Martes, 10 de septiembre de 2013

Mensajes diarios
MENSAJE DIARIO DE CRISTO JESÚS, TRANSMITIDO AL VIDENTE FRAY ELÍAS DEL SAGRADO CORAZÓN

Y cuando finalmente se cumpla el tiempo de los 144 mil apóstoles de Mi Divina Misericordia, Yo reuniré al mundo entero para una nueva Cena de Redención en la que se proclamará, a viva voz, la Victoria de Dios por intermedio del Hijo Primogénito. Y ya no existirá dolor que no sea aliviado, enfermedad que no sea curada ni conflicto que no sea resuelto, sino que habrá resurrección para los que esperan estar en Mi Eterna Gloria.

Pero antes, con la minoría, Mi Corazón hará grandes pero silenciosas obras de conversión y de aproximación a Mi Reino Celestial, en los que estuvieron lejos de Mí.

Y los valientes, aquellos que lucharán contra la impunidad y establecerán la Divina Justicia, batallarán con la espada de la fe y con el escudo del amor. Y los que alguna vez estuvieron muertos en vida resucitarán de la noche a la mañana. Ninguna consciencia en todo este gran e infinito universo quedará sin saber, de alguna forma, que el Hijo de Dios ha retornado para buscar en luz y en amor a los Suyos.

Las palabras misteriosas del ayer serán reveladas, y todos comprenderán la nueva filosofía de Mi Eterno Corazón.
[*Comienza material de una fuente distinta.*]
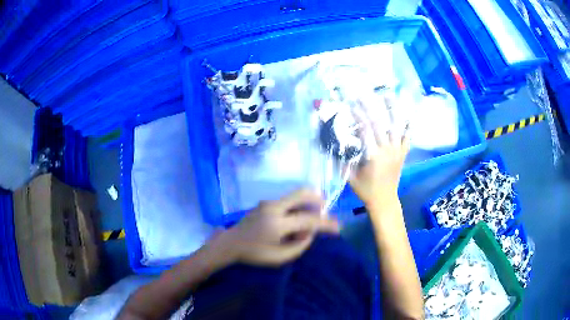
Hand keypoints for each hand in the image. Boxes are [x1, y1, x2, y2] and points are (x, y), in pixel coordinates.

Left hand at [215, 189, 339, 266]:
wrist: (231, 243)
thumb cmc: (254, 253)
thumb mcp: (279, 257)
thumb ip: (299, 246)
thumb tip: (310, 232)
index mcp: (277, 223)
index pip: (308, 220)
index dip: (325, 223)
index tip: (338, 228)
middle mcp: (273, 207)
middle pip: (301, 194)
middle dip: (318, 199)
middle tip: (326, 210)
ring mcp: (268, 203)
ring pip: (295, 195)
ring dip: (308, 203)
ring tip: (313, 217)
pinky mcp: (265, 203)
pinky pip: (287, 201)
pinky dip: (298, 206)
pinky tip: (297, 219)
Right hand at [350, 96, 409, 209]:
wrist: (384, 200)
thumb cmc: (366, 190)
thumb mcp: (350, 177)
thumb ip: (341, 160)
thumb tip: (331, 143)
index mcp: (373, 155)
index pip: (365, 130)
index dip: (358, 116)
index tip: (351, 105)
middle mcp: (387, 150)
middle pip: (379, 124)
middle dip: (370, 108)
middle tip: (363, 95)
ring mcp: (397, 151)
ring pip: (396, 126)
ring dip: (392, 110)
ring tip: (388, 95)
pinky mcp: (403, 153)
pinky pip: (408, 138)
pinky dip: (409, 126)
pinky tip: (408, 114)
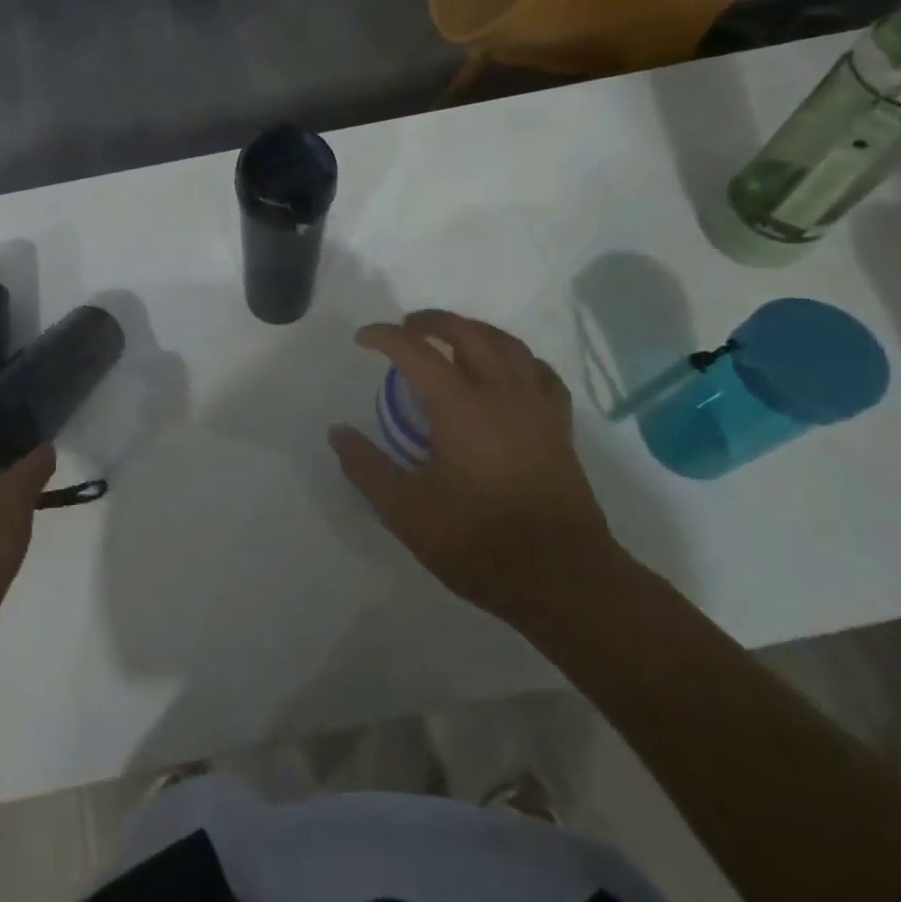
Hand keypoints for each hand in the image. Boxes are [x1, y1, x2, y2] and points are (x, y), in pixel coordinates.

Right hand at [329, 309, 619, 619]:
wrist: (562, 579)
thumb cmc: (478, 541)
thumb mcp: (404, 510)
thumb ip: (365, 467)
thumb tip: (338, 432)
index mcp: (460, 406)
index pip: (415, 351)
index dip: (385, 337)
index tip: (363, 339)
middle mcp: (501, 393)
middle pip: (468, 333)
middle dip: (433, 321)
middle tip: (407, 327)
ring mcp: (536, 407)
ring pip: (508, 345)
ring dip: (475, 331)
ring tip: (453, 339)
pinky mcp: (558, 427)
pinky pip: (539, 373)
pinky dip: (516, 359)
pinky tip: (507, 372)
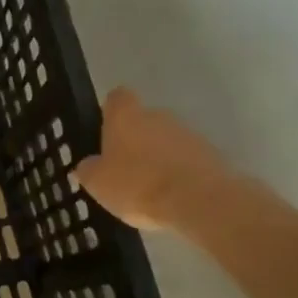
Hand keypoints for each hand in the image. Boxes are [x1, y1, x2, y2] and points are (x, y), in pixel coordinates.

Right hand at [73, 87, 259, 239]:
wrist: (198, 200)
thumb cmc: (137, 184)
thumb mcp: (97, 183)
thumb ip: (88, 170)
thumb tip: (86, 164)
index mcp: (126, 117)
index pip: (117, 98)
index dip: (111, 111)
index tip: (105, 130)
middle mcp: (158, 116)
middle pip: (143, 120)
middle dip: (134, 140)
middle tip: (124, 168)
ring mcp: (188, 133)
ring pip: (166, 140)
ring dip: (158, 157)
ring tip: (149, 188)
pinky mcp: (210, 154)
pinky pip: (186, 159)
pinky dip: (178, 173)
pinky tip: (171, 197)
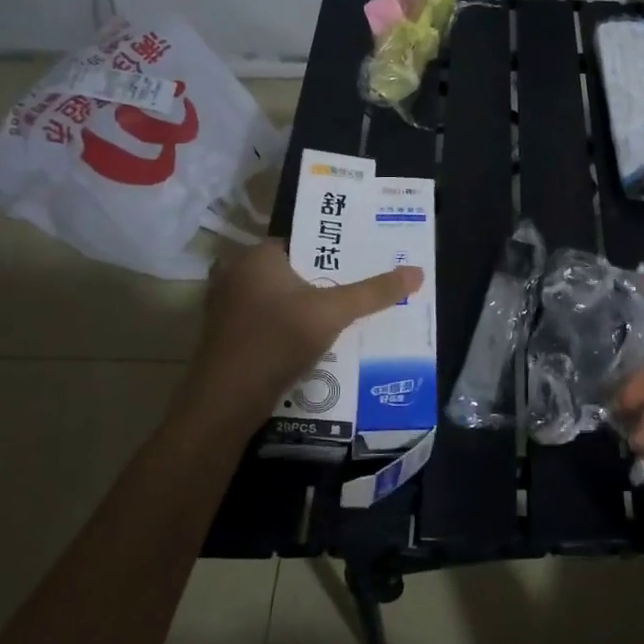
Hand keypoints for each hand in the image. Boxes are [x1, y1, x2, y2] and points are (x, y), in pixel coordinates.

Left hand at [175, 240, 422, 438]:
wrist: (225, 402)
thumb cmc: (277, 341)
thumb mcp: (333, 313)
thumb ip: (374, 292)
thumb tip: (417, 271)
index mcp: (256, 256)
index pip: (303, 241)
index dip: (334, 250)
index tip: (361, 262)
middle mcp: (235, 274)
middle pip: (292, 271)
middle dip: (323, 281)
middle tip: (358, 290)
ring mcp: (225, 307)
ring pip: (278, 298)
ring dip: (305, 307)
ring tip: (343, 316)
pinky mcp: (225, 337)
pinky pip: (266, 321)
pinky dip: (287, 327)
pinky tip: (313, 342)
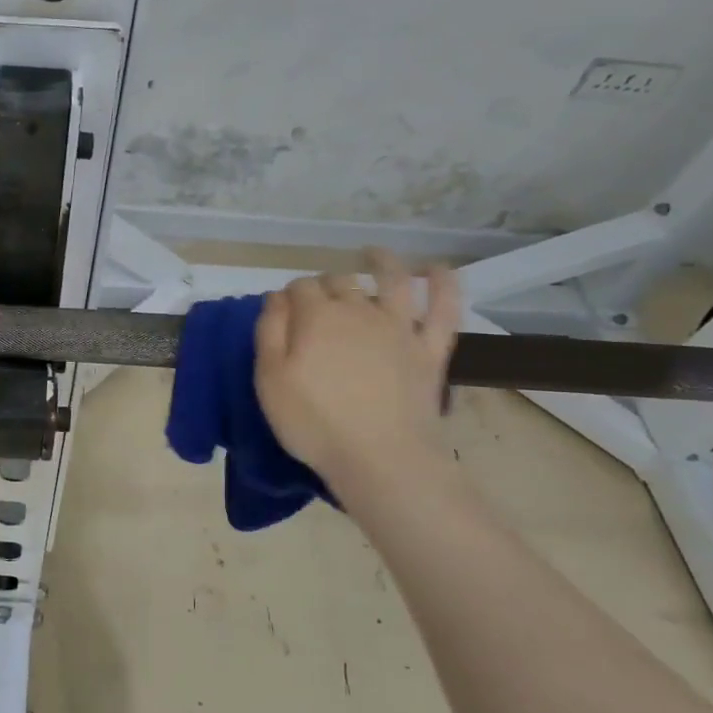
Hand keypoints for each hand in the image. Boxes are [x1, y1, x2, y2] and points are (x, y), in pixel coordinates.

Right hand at [253, 251, 461, 492]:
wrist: (380, 458)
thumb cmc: (314, 422)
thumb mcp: (270, 379)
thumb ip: (269, 331)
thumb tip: (276, 297)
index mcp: (315, 317)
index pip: (298, 288)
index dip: (289, 295)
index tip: (283, 312)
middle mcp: (358, 310)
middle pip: (338, 281)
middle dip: (324, 283)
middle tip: (316, 301)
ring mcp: (399, 326)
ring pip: (392, 279)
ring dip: (382, 261)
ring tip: (373, 254)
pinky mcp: (430, 348)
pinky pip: (444, 307)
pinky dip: (443, 283)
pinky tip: (436, 269)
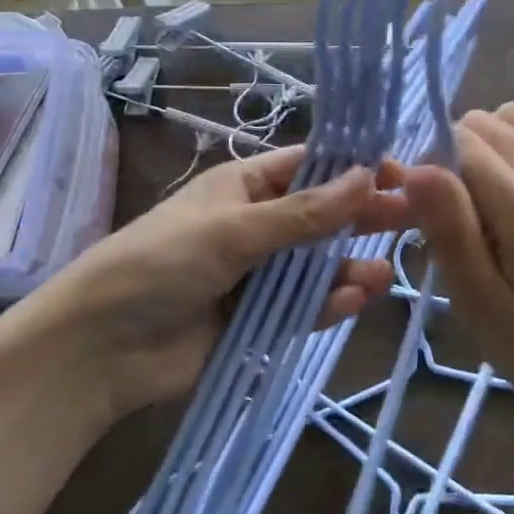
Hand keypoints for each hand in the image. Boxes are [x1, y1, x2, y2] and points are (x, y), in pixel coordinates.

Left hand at [12, 147, 409, 424]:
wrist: (101, 347)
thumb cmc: (162, 263)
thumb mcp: (234, 230)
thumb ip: (304, 213)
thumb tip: (368, 176)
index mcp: (243, 186)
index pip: (309, 166)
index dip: (353, 167)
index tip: (399, 172)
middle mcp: (256, 224)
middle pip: (321, 215)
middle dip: (362, 216)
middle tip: (412, 218)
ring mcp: (258, 273)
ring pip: (318, 265)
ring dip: (349, 266)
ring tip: (385, 273)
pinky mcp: (259, 318)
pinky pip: (304, 306)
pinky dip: (329, 303)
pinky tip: (356, 299)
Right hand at [403, 104, 513, 438]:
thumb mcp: (479, 299)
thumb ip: (450, 227)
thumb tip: (415, 168)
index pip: (462, 141)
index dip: (429, 166)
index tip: (418, 212)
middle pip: (482, 122)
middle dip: (450, 156)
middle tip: (444, 216)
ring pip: (506, 121)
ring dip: (477, 150)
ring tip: (472, 206)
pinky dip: (503, 154)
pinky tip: (500, 203)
A aquel que haya persistido más allá de sí mismo a lo largo de los tiempos y de los años, Yo le prometo, ante Mi Supremo Padre, que verá Mi Misericordioso Rostro transfigurado y reconocerá la Ley de Mi Amor.
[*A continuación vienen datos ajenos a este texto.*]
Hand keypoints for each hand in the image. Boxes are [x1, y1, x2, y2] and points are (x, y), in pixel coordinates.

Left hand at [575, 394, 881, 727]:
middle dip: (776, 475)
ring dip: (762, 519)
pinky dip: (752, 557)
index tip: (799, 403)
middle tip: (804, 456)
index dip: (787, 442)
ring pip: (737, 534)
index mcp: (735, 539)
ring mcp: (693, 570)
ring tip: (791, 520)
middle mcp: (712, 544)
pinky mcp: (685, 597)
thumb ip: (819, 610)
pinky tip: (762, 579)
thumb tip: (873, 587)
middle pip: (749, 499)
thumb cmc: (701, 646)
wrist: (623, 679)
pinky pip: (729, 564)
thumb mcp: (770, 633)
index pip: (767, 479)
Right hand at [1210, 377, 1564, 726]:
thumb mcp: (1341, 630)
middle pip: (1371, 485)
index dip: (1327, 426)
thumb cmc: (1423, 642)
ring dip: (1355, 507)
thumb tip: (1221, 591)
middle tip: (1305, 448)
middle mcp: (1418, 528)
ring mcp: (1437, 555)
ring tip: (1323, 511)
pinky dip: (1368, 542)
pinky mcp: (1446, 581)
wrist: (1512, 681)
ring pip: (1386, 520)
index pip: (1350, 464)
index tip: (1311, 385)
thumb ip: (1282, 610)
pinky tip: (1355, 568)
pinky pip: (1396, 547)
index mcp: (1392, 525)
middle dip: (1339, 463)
¡Ay! de aquellos que negaren el mensaje que Yo he enviado a través de los desconocidos, de quienes no colocan oro ni poder sobre las cosas; porque en la hora del Juicio Universal, Mi Corazón, el Templo de Mi Sabiduría, mostrará la Verdad Suprema a los que no creyeron en Mi Mensaje preparatorio de fin de tiempo.

Un buen discípulo Mío guarda las palabras en el corazón y las cultiva como sabiduría, para crecer en el amor y en la verdad interior.

Cuando vuelva, no solo Me sentirán en el corazón, porque Mi Regreso será un gran fuego que iluminará de oriente a occidente para que el mundo vea, finalmente, la Gloria de Dios.

Bajo el Bien Mayor del Padre, sean bienaventurados.

Gracias por escuchar y guardar Mis Palabras en el corazón.